Dernier paramètre, le financement du reliquat : sur le cas type à Nantes, le reste à charge d'un ménage très modeste ressort à 6 000 € après aide ANAH et prise en charge de l'accompagnement. Étalé sur quinze ans en éco-prêt à taux zéro, cela représente de l'ordre de 35 € par mois, à comparer aux 1 330 € d'économie annuelle attendue sur la facture d'énergie.
Pour rendre les montants comparables, la base de calcul est fixée à 100 m², en zone H2b : après un bouquet complet, la consommation recule d'environ 12 400 kWh par an, soit près de 1 330 € au tarif de référence. Côté financement, l'assiette est plafonnée à 40 000 € HT dès trois classes gagnées, l'aide ANAH s'échelonne de 4 000 € à 32 000 € selon le revenu fiscal de référence, et l'accompagnement obligatoire est pris en charge jusqu'à 2 000 €.
La séquence prime sur la vitesse : la remise à niveau d'un logement mis en location occupe un opérateur agréé par l'Anah durant cinq à neuf mois à Nantes. Son positionnement dans le calendrier — après l'audit, avant la mise en service — conditionne la qualité des interfaces entre lots bien plus que le choix de l'entreprise.
Guichet compétent : Nantes Métropole, dont dépend le territoire à Nantes. C'est à ce niveau que se vérifient les compléments locaux mobilisables sur la remise à niveau d'un logement mis en location — ils ne remplacent pas MaPrimeRénov' mais réduisent le solde à financer.
Énergie de chauffage en place : 38 % du parc reste au gaz ou au fioul à Nantes, soit près de 65 277 logements. Ce point de départ conditionne l'ampleur du gain obtenu par la remise à niveau d'un logement mis en location, un logement déjà chauffé à l'électricité renouvelable ne dégageant pas la même marge de progression.
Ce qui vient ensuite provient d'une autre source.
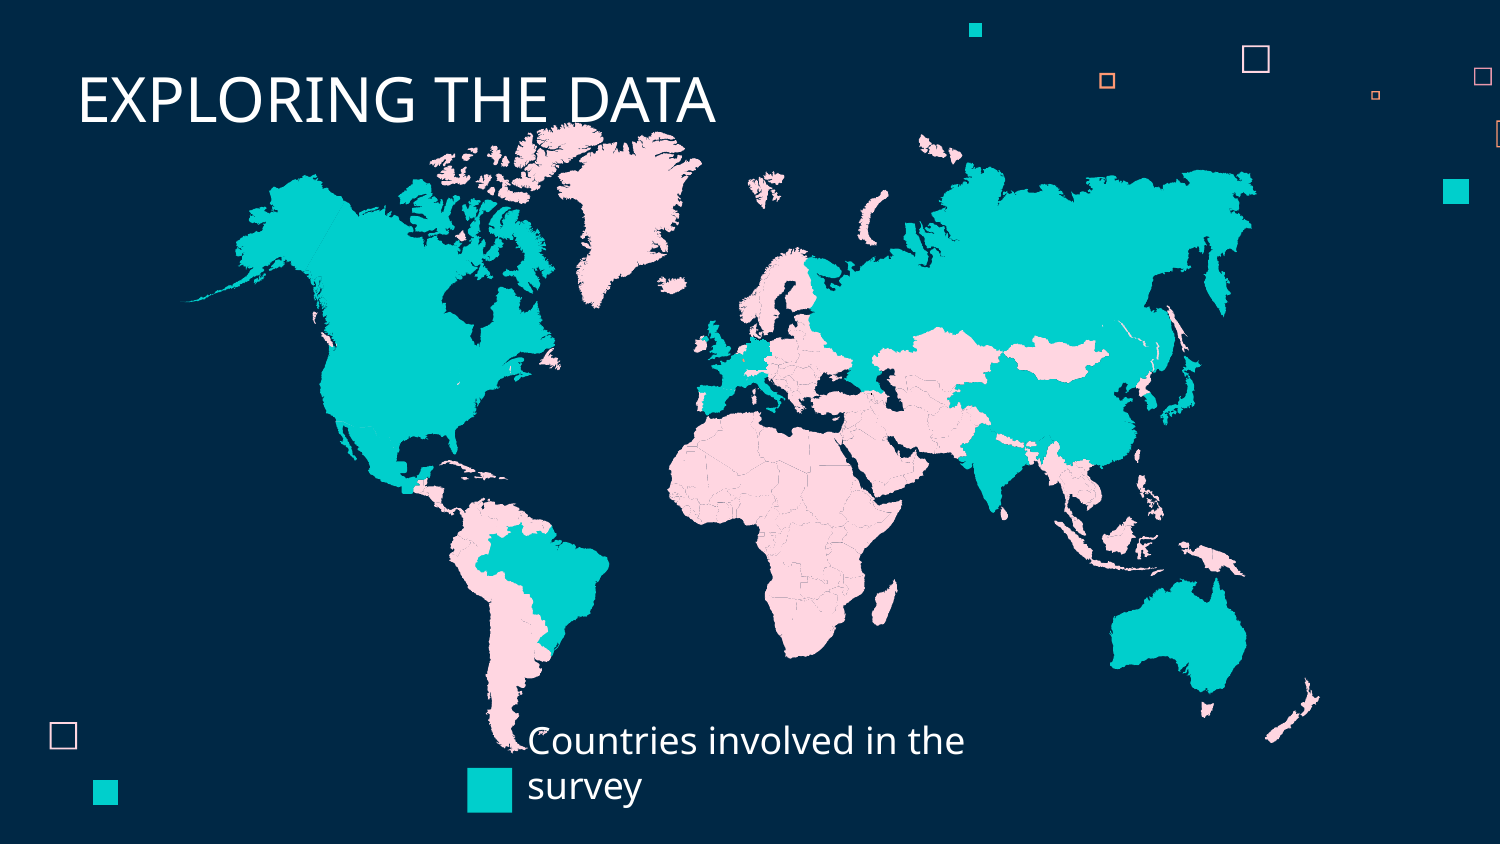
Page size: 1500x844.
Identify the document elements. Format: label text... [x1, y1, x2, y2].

text_box [467, 767, 512, 813]
title EXPLORING THE DATA [61, 55, 837, 151]
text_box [179, 122, 1321, 754]
subtitle Countries involved in the survey [512, 762, 1097, 823]
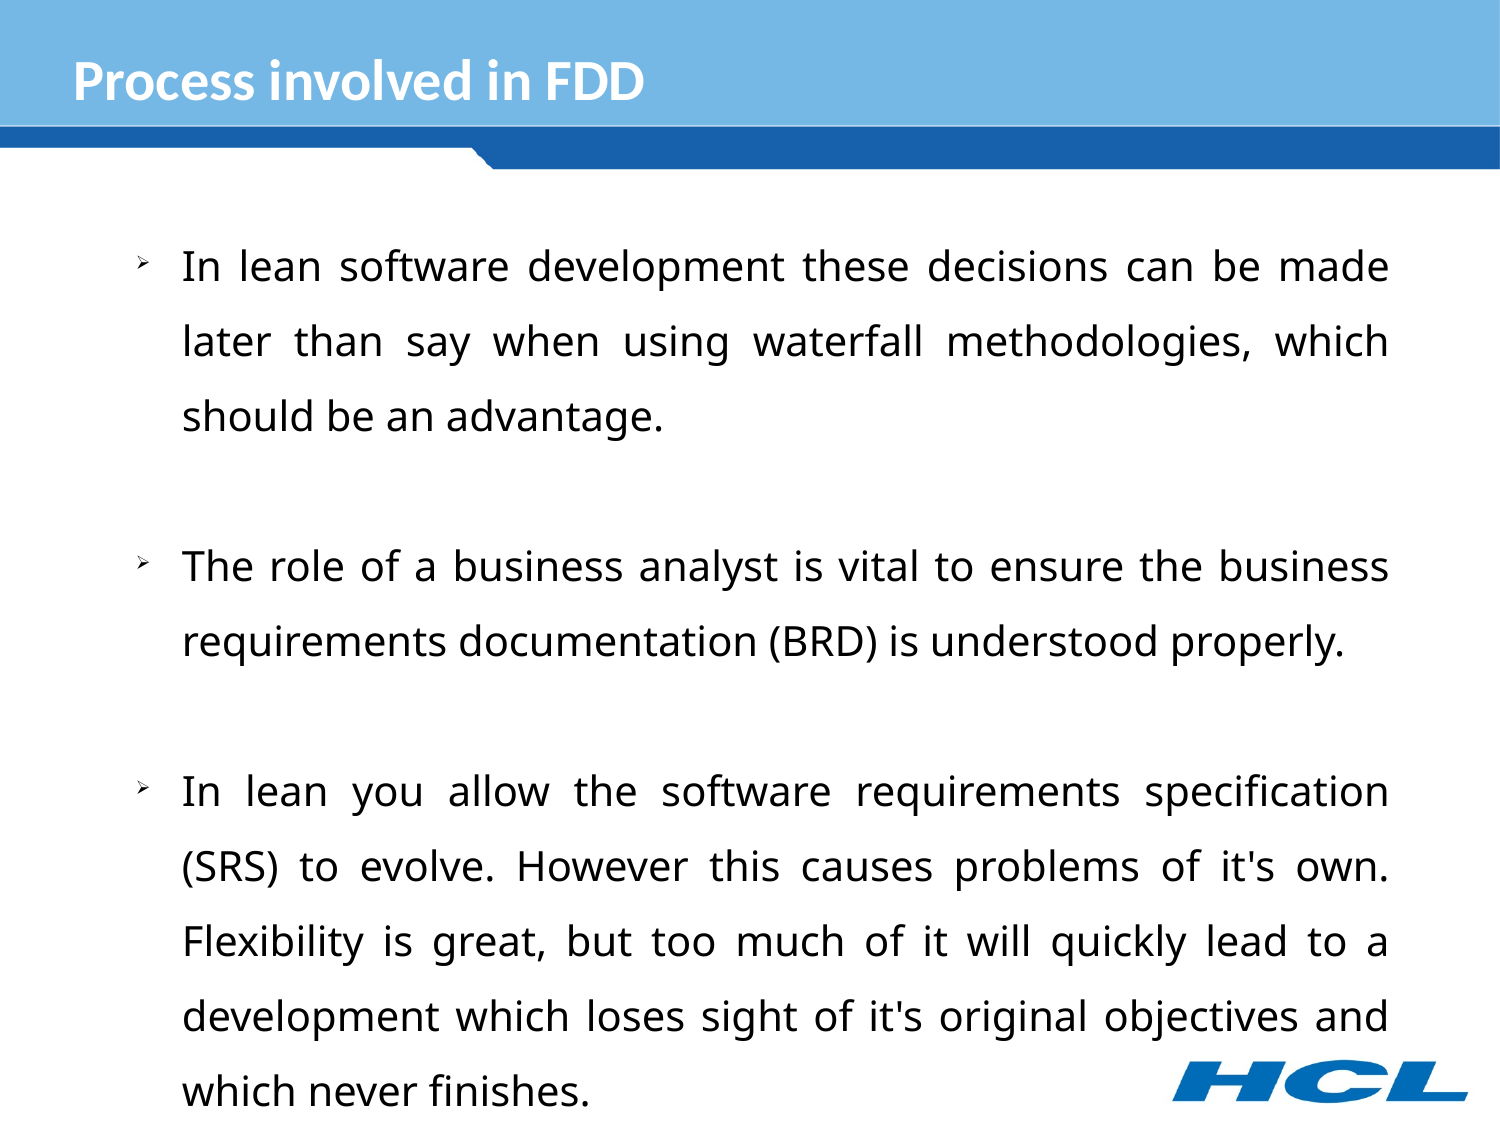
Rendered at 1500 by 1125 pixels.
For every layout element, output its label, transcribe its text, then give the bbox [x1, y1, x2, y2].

text_box In lean software development these decisions can be made later than say when using waterfall methodologies, which should be an advantage. The role of a business analyst is vital to ensure the business requirements documentation (BRD) is understood properly. In lean you allow the software requirements specification (SRS) to evolve. However this causes problems of it's own. Flexibility is great, but too much of it will quickly lead to a development which loses sight of it's original objectives and which never finishes. [46, 207, 1406, 726]
picture [0, 0, 1500, 188]
text_box Process involved in FDD [58, 37, 809, 164]
picture [1140, 1050, 1500, 1109]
Le marché local ne s'arrête pas à la commune : pour la remise à niveau d'un logement mis en location à Nantes, élargir la consultation à l'ensemble du département (Loire-Atlantique) augmente le nombre d'offres comparables sans dégrader la réactivité du chantier.
Le parc local commande la faisabilité : sur 172 690 résidences principales, on estime 33 156 maisons individuelles (19 %) à Nantes. La vacance du logement pendant les travaux lourds y devient l'arbitrage dominant, bien avant le choix de matériau, pour la remise à niveau d'un logement mis en location.
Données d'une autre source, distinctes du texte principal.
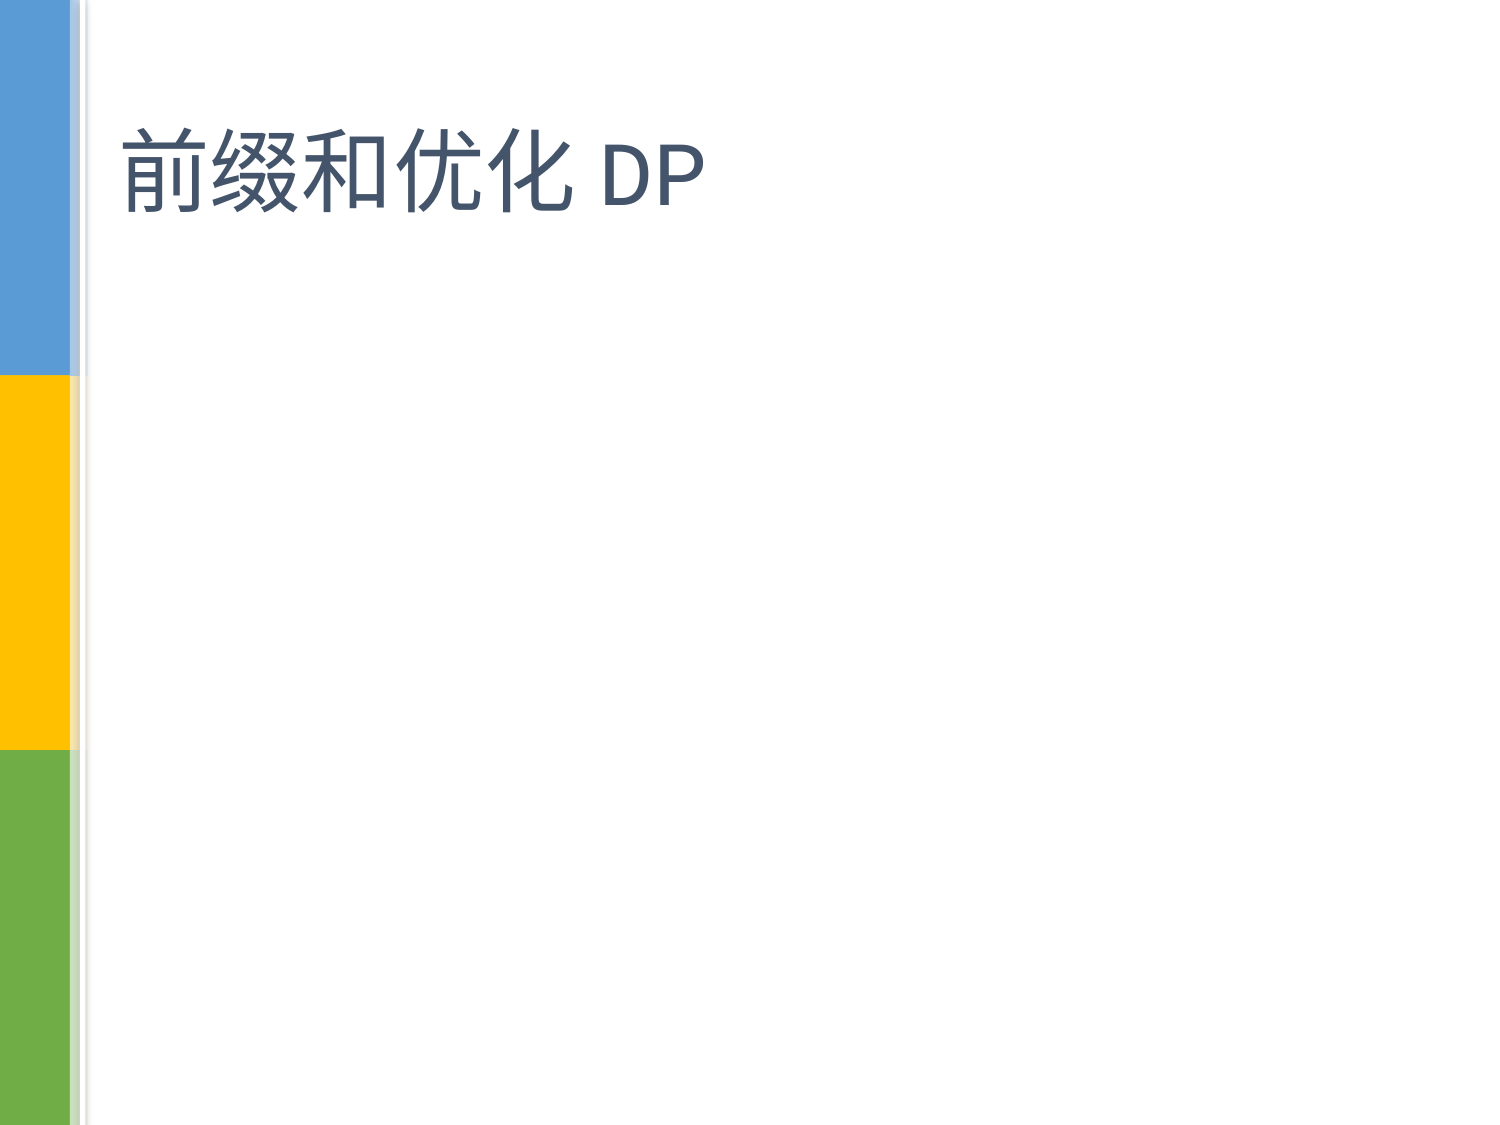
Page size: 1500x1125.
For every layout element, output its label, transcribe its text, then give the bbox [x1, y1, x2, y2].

Combien de logement du parc locatif exactement ? À Nantes, le logement de référence de 100 m² situé en zone H2b en compte environ 23 918 pour la remise à niveau d'un logement mis en location. La dépense attendue s'établit dès lors entre 526 196 000 € et 1 076 310 000 € TTC (22 000–45 000 € l'unité), pour une assiette éligible plafonnée à 40 000 € HT.
Coût complet plutôt que prix d'achat : 801 253 000 € pour la remise à niveau d'un logement mis en location à Nantes, soit 40 062 650 € par an sur une durée d'usage de vingt ans, sous réserve que les critères de décence et un engagement de loyer maîtrisé soit tenu dans la durée. C'est cette valeur annualisée qui se compare à l'économie d'énergie.